En blouse de travail, je m’activais à désherber, refaire les bordures et nettoyer les trois allées qui entouraient le parterre. Pourtant, dès dix heures, la chaleur m’incommodait et, lorsque je me baissais et me relevais, j’étais prise de vertiges. Si je me penchais trop rapidement, le petit déjeuner me remontait aux lèvres. Je n’allais pas bien du tout, mais je refusais de l’admettre, car je commençais à faire mienne l’idée qu’il était nécessaire de souffrir dans sa chair pour approcher Dieu.
À onze heures, je rejoignais le chœur pour l’oraison et l’office. À midi, je déjeunais avec les sœurs. Pendant ces mois d’été, nous nous nourrissions presque exclusivement des restes d’un supermarché. Les légumes et les fruits les moins abîmés étaient transformés en purée ou compote ; le reste aboutissait dans la fosse à fumier qui doublait ou même triplait de volume tant il y avait de fruits pourris dont nous ne pouvions plus rien faire. Cette grande surface nous donnait vraiment ses poubelles et nous les acceptions… Comme dessert, nous avions des yaourts et du fromage blanc à date de fraîcheur très largement dépassée, que les sœurs cuisinières mélangeaient à de la confiture avant de nous les servir dans des coupelles. Quand il y en avait trop, chacune en recevait un bol en guise de repas du soir. Très sucré, ce dessert pouvait être avalé ; mais il rendait certaines sœurs fort malades.
Après le repas, je passais un moment au chœur, priant et lisant la Bible, mais, très vite, je me sentais obligée de regagner mon lit, car j’avais à la fois faim et des nausées. Je m’étais rarement sentie aussi mal.
Notre mère déposait le journal La Croix au noviciat. Lire le journal demeurait pour moi indispensable. J’eus, pendant cette semaine, l’occasion de vérifier un fait qui m’avait surprise : le journal ne parvenait jamais aux sœurs dans son intégralité. Il y manquait toujours une page ou au moins un article, soigneusement découpé aux ciseaux. J’avais d’abord pensé que l’abbesse constituait des archives puis, en me référant au sommaire, je compris qu’il s’agissait d’une censure. Ainsi certains sujets – politiques, le plus souvent – ou certains débats – sur des questions de société – ne devaient pas nous intéresser. Je me promis de soulever la question en salle communautaire.
Je relus aussi une retraite prêchée à Paul VI par le père Loew. Allongée et immobile des heures entières, j’avais parfois envie de pleurer, tellement j’avais faim. Je ne sortais de ma prostration que pour écouter le bruit des pas et des conversations, mais je ne percevais que des chuchotements.
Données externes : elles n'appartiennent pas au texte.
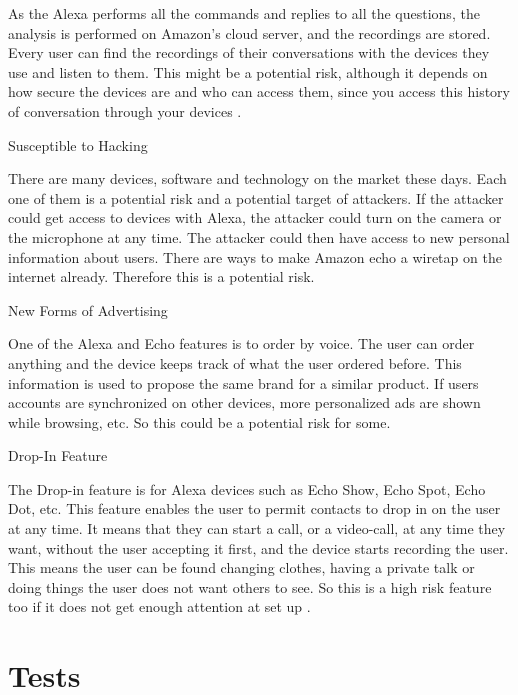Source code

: \documentclass[
  digital, %
  oneside, %
  table,   %
  lof,     %
  lot,     %
]{fithesis3}
\begin{document}
\begin{compactitem}
As the Alexa performs all the commands and replies to all the questions, the analysis is performed on Amazon's cloud server, and the recordings are stored. Every user can find the recordings of their conversations with the devices they use and listen to them. This might be a potential risk, although it depends on how secure the devices are and who can access them, since you access this history of conversation through your devices \parencite{alexa_risks}.
  
  \item Susceptible to Hacking
  
There are many devices, software and technology on the market these days. Each one of them is a potential risk and a potential target of attackers. If the attacker could get access to devices with Alexa, the attacker could turn on the camera or the microphone at any time. The attacker could then have access to new personal information about users. There are ways to make Amazon echo a wiretap on the internet already. Therefore this is a potential risk.
  
  \item New Forms of Advertising
  
One of the Alexa and Echo features is to order by voice. The user can order anything and the device keeps track of what the user ordered before. This information is used to propose the same brand for a similar product. If users accounts are synchronized on other devices, more personalized ads are shown while browsing, etc. So this could be a potential risk for some.

 \item Drop-In Feature
  
The Drop-in feature is for Alexa devices such as Echo Show, Echo Spot, Echo Dot, etc. This feature enables the user to permit contacts to drop in on the user at any time. It means that they can start a call, or a video-call, at any time they want, without the user accepting it first, and the device starts recording the user. This means the user can be found changing clothes, having a private talk or doing things the user does not want others to see. So this is a high risk feature too if it does not get enough attention at set up \parencite{alexa_dropin}.

\end{compactitem}

\section{Tests}
\end{document}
Lorsque je sentais le découragement, l’ennui ou une trop grande faim m’envahir, je descendais au chœur pour offrir à Dieu, à défaut des élans qui se refusaient à moi, ma simple présence.
Mais ces moments de découragement ne m’empêchaient pas de réfléchir profondément sur ce que je souhaitais vivre et sur ce que je ne voulais absolument pas subir : infantilisation, ignorance, destruction physique. Je savais que je ne pourrais vivre comme les sœurs, sans aboutir très vite à ma ruine physique et mentale. Il me faudrait trouver et faire accepter une autre idée de la vie de clarisse.
Le matin, au jardin, j’étais toujours plus calme. Là, je m’efforçais simplement de rendre le parterre propre et d’harmoniser les couleurs des fleurs.